一般補助の配分額算定の重要基準となる「教育の質」は、どのような指標で評価されるのか。私立大学等改革総合支援事業の「タイプ1 教育の質向上」の評価項目のうち、高大接続改革関係以外の計18項目から相当部分が改訂・移行する形で使われる方向だ。
18項目のうち、文科省が「大学に標準的に期待する要件」と位置付けるものは「教育の質」の指標に移行し、高大接続改革と「手法がまだ確立されていない先進的な取り組み」と捉えているものは私立大学等改革総合支援事業の評価項目として維持される見通し。
後者は「アクティブラーニング」「FD・SD」「教育改革に対する学内予算措置」等が想定されている。一方、教学マネジメントの体制を整備したうえでナンバリングやカリキュラムマップ、シラバス、GPAなどの手法を導入し、学生の学修成果を把握するという一連の取り組みが、一般補助でチェックを受ける「教育の質」の構成要素となる予定だ。

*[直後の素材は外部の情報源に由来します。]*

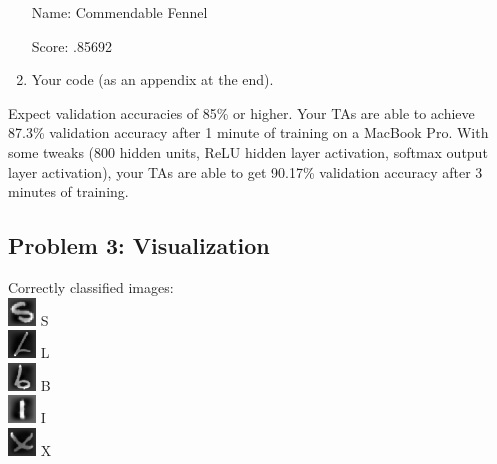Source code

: \documentclass{article}
\begin{document}
\begin{enumerate}
\begin{mdframed}
    Name: Commendable Fennel
    
    Score: .85692
    \end{mdframed}
        
    \item Your code (as an appendix at the end).
\end{enumerate}

\noindent   
Expect validation accuracies of 85\% or higher. Your TAs are able to achieve 87.3\% validation accuracy after 1 minute of training on a MacBook Pro. With some tweaks (800 hidden units, ReLU hidden layer activation, softmax output layer activation), your TAs are able to get 90.17\% validation accuracy after 3 minutes of training.

\newpage
\subsection*{Problem 3: Visualization}
Correctly classified images:\\
\includegraphics[scale=1]{right0.png} S\\
\includegraphics[scale=1]{right1.png} L\\
\includegraphics[scale=1]{right2.png} B\\
\includegraphics[scale=1]{right3.png} I\\
\includegraphics[scale=1]{right4.png} X\\
\end{document}
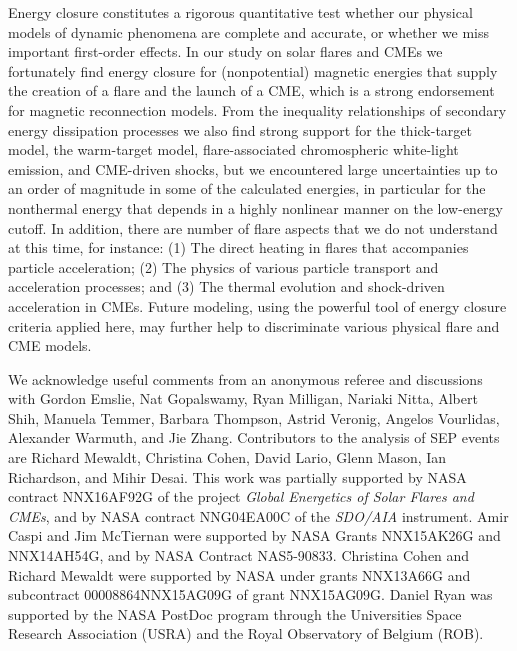 \documentclass[10pt,preprint]{aastex}  %
\begin{document}
Energy closure constitutes a rigorous quantitative test whether
our physical models of dynamic phenomena are complete and
accurate, or whether we miss important first-order effects.
In our study on solar flares and CMEs we fortunately find
energy closure for (nonpotential) magnetic energies that supply
the creation of a flare and the launch of a CME, which
is a strong endorsement for magnetic reconnection models.
From the inequality relationships of secondary energy dissipation
processes we also find strong support for the thick-target model,
the warm-target model, flare-associated chromospheric white-light 
emission, and CME-driven shocks, but we encountered large 
uncertainties up to an order of magnitude in some of the calculated 
energies, in particular for the nonthermal energy that depends
in a highly nonlinear manner on the low-energy cutoff.
In addition, there are number of flare aspects that we do
not understand at this time, for instance: (1) The direct heating in flares
that accompanies particle acceleration; (2) The physics of
various particle transport and acceleration processes; and 
(3) The thermal evolution and shock-driven acceleration in CMEs.
Future modeling, using the powerful tool of energy closure criteria 
applied here, may further help to discriminate various physical 
flare and CME models. 

\bigskip
\acknowledgements
We acknowledge useful comments from an anonymous referee
and discussions with Gordon Emslie, Nat Gopalswamy, Ryan Milligan, 
Nariaki Nitta, Albert Shih, Manuela Temmer, Barbara Thompson, 
Astrid Veronig, Angelos Vourlidas, Alexander Warmuth, and Jie Zhang.
Contributors to the analysis of SEP events are Richard Mewaldt,
Christina Cohen, David Lario, Glenn Mason, Ian Richardson, and
Mihir Desai.
This work was partially supported by NASA contract NNX16AF92G of
the project {\sl Global Energetics of Solar Flares and CMEs},
and by NASA contract NNG04EA00C of the {\it SDO/AIA} instrument. 
Amir Caspi and Jim McTiernan were supported by NASA Grants 
NNX15AK26G and NNX14AH54G, and by NASA Contract NAS5-90833.
Christina Cohen and Richard Mewaldt were supported by NASA 
under grants NNX13A66G and subcontract 00008864NNX15AG09G 
of grant NNX15AG09G.
Daniel Ryan was supported by the NASA PostDoc program through
the Universities Space Research Association (USRA) 
and the Royal Observatory of Belgium (ROB). 


\end{document}
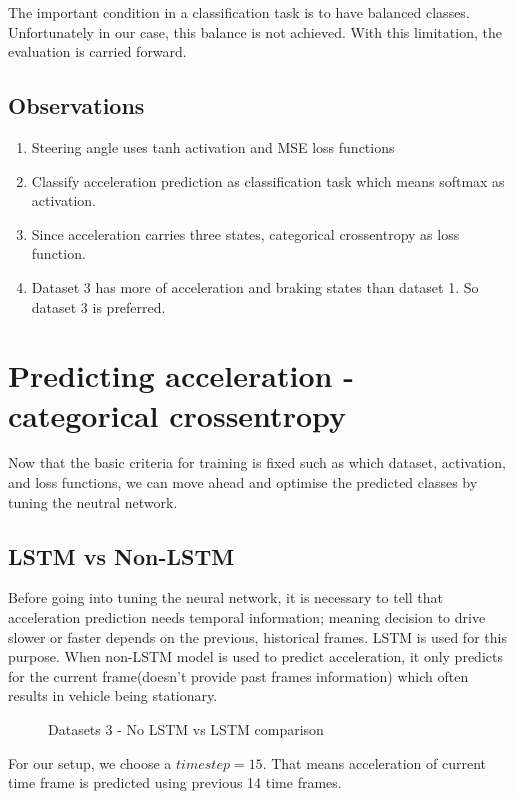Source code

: The important condition in a classification task is to have balanced classes.
Unfortunately in our case, this balance is not achieved. With this limitation, the
evaluation is carried forward.

\subsection{Observations}
\begin{enumerate}
    \item Steering angle uses tanh activation and MSE loss functions
    \item Classify acceleration prediction as classification task which means softmax as
        activation.
    \item Since acceleration carries three states, categorical crossentropy as loss
        function.
    \item Dataset 3 has more of acceleration and braking states than dataset 1. So dataset
        3 is preferred.
\end{enumerate}
\section{Predicting acceleration - categorical crossentropy}
\label{chapter5sec:cce}
Now that the basic criteria for training is fixed such as which dataset, activation, and
loss functions, we can move ahead and optimise the predicted classes by tuning the
neutral network.

\subsection*{LSTM vs Non-LSTM}
Before going into tuning the neural network, it is necessary to tell that acceleration
prediction needs temporal information; meaning decision to drive slower or faster depends
on the previous, historical frames. LSTM is used for this purpose. When non-LSTM model is used
to predict acceleration, it only predicts for the current frame(doesn't provide past
frames information) which often results in vehicle being stationary.
\begin{figure}[!ht]
    \centering
    \def\svgwidth{0.9\textwidth}
    
    \caption{Datasets 3 - No LSTM vs LSTM comparison}
    \label{fig:ds3nolstmvslstm}
\end{figure}
For our setup, we choose a $timestep = 15$. That means acceleration of current time frame
is predicted using previous 14 time frames.
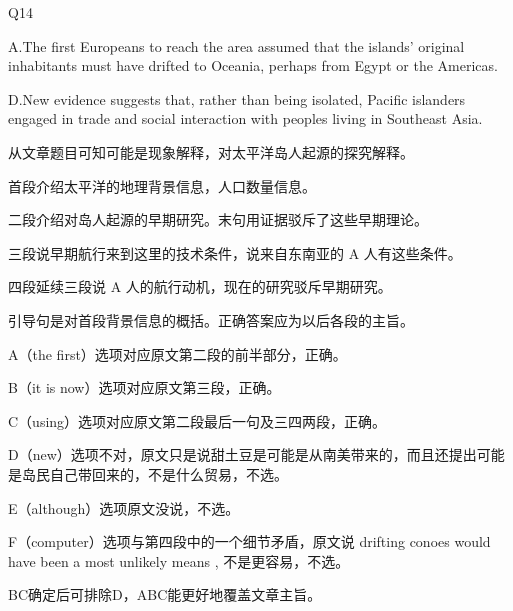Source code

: \begin{blk}
    \begin{qst}
        Q14
    \end{qst}

    \begin{chc}
        A.The first Europeans to reach the area assumed that the islands’ original inhabitants must have drifted to Oceania, perhaps from Egypt or the Americas.

        D.New evidence suggests that, rather than being isolated, Pacific islanders engaged in trade and social interaction with peoples living in Southeast Asia.
    \end{chc}

    \begin{nlz}
        从文章题目可知可能是现象解释，对太平洋岛人起源的探究解释。

        首段介绍太平洋的地理背景信息，人口数量信息。

        二段介绍对岛人起源的早期研究。末句用证据驳斥了这些早期理论。

        三段说早期航行来到这里的技术条件，说来自东南亚的 A 人有这些条件。

        四段延续三段说 A 人的航行动机，现在的研究驳斥早期研究。

        引导句是对首段背景信息的概括。正确答案应为以后各段的主旨。

        A（the first）选项对应原文第二段的前半部分，正确。

        B（it is now）选项对应原文第三段，正确。

        C（using）选项对应原文第二段最后一句及三四两段，正确。

        D（new）选项不对，原文只是说甜土豆是可能是从南美带来的，而且还提出可能是岛民自己带回来的，不是什么贸易，不选。

        E（although）选项原文没说，不选。

        F（computer）选项与第四段中的一个细节矛盾，原文说 drifting conoes would have been a most unlikely means , 不是更容易，不选。

        BC确定后可排除D，ABC能更好地覆盖文章主旨。
    \end{nlz}
\end{blk}
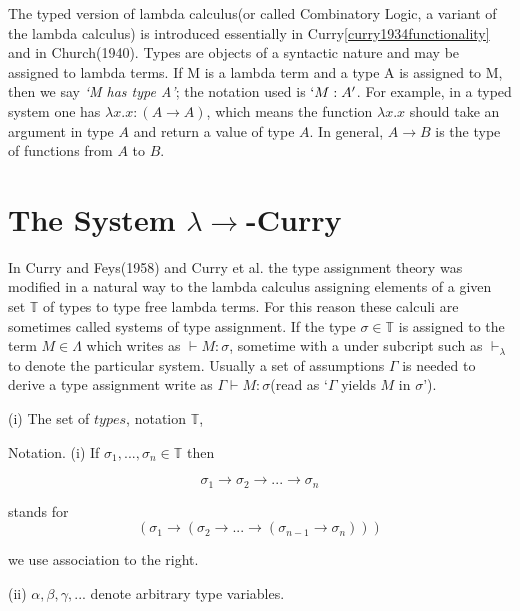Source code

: The typed version of lambda calculus(or called Combinatory Logic, a variant of the lambda calculus) is introduced essentially in Curry\ref{curry1934functionality} and in Church(1940). Types are objects of a syntactic nature and may be assigned to lambda terms. If M is a lambda term and a type A is assigned to M, then we say \textit{`M has type A'}; the notation used is $`M:A'$. For example, in a typed system one has $\lambda x.x : (A \rightarrow A)$, which means the function $\lambda x.x$ should take an argument in type $A$ and return a value of type $A$. In general, $A \rightarrow B$ is the type of functions from $A$ to $B$.

\section{The System $\lambda \rightarrow $-Curry}

In Curry and Feys(1958) and Curry et al. the type assignment theory was modified in a natural way to the lambda calculus assigning elements of a given set $\mathbb{T}$ of types to type free lambda terms. For this reason these calculi are sometimes called systems of type assignment. If the type $\sigma \in \mathbb{T}$ is assigned to the term $M \in \Lambda$ which writes as $\vdash M : \sigma$, sometime with a under subcript such as $\vdash _\lambda$ to denote the particular system. Usually a set of assumptions $\Gamma$ is needed to derive a type assignment write as $\Gamma \vdash M : \sigma$(read as `$\Gamma$ yields $M$ in $\sigma$').

\begin{def1}
\normalfont (i) The set of $types$, notation $\mathbb{T}$, 
\end{def1} 

Notation. (i) If $\sigma _1,...,\sigma _n \in \mathbb{T}$ then

\begin{equation*}
\sigma _1 \rightarrow \sigma _2 \rightarrow ... \rightarrow \sigma _n
\end{equation*}

\noindent stands for
\begin{equation*}
(\sigma _1 \rightarrow (\sigma _2 \rightarrow ... \rightarrow (\sigma _{n-1} \rightarrow \sigma _n)))
\end{equation*}

\noindent we use association to the right.

     (ii) $\alpha,\beta,\gamma,...$ denote arbitrary type variables.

文科省の担当者は「定員割れに対する調整係数の強化はペナルティという趣旨ではなく、定員の適正化やコスト削減など、経営の見直しを促すねらいがある」と説明。「これまで改革総合支援事業への申請等を通じて教育改革に取り組んできた大学であれば、ある程度定員割れしていてもきちんと補助金が取れるはず。定員充足状況にかかわらず教育の質を評価指標とすることによって、真に頑張る大学をエンカレッジしたい」。